Intel And Facebook Team To Open Source Data-Center Designs, Open Compute Project Grows With 12 New Members

Facebook announced today at the Open Compute Summit that it is open-sourcing more of its data center designs for storing pictures, high availability and power consumption in data centers.

The news couples with a series of announcements at the event here today:

  • Silicon photonics: Intel is contributing designs for its forthcoming silicon photonics technology, enabling 100 Gbps interconnects (enough to last multiple processor generations).
  • “Group Hug” board: Facebook is contributing a new common slot architecture specification for motherboards (nicknamed “Group Hug”); this can produce boards that are completely vendor-neutral and can accommodate up to 10 SOCs.
  • New SOCS: AMD, Applied Micro, Calxeda and Intel have all announced support for the Group Hug board; Applied Micro has built a mechanical demo of the new design.
  • New members: More than a dozen organizations have joined, including storage-oriented companies like EMC, Fusion-io, Hitachi, Applied Micro, ARM and Sandisk.
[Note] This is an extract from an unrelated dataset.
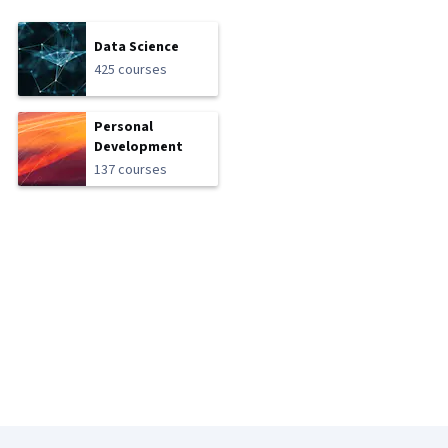
Data Science
425 courses
Personal
Development
137 courses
Facebook  stores 300 million pictures per day. They needed ways to store the pictures but not archive them so people could access them if needed.

Facebook used the OpenCompute “Open Rack” to create a cold storage rack for photos. The specs are now available for anyone to use.

The company is also contributing DragonStone — a design spec for a low-power database server, one CPU board and redundant power, for “cold data” storage. DragonStone has been integrated into Facebook’s data center in Lulea, Sweden, and is seeing 40 percent more efficiency.

Finally, Facebook is contributing Winterfell, a new web server design for fitting more servers on a rack.

Facebook needs the innovation that comes with opening data center designs, not only from the social network but also from traditional providers, as well. Intel, for example, collaborated with the community to make its specs available for the silicon photonics technology with 100-gigabyte-per-second connectivity with unprecedented latency characteristics.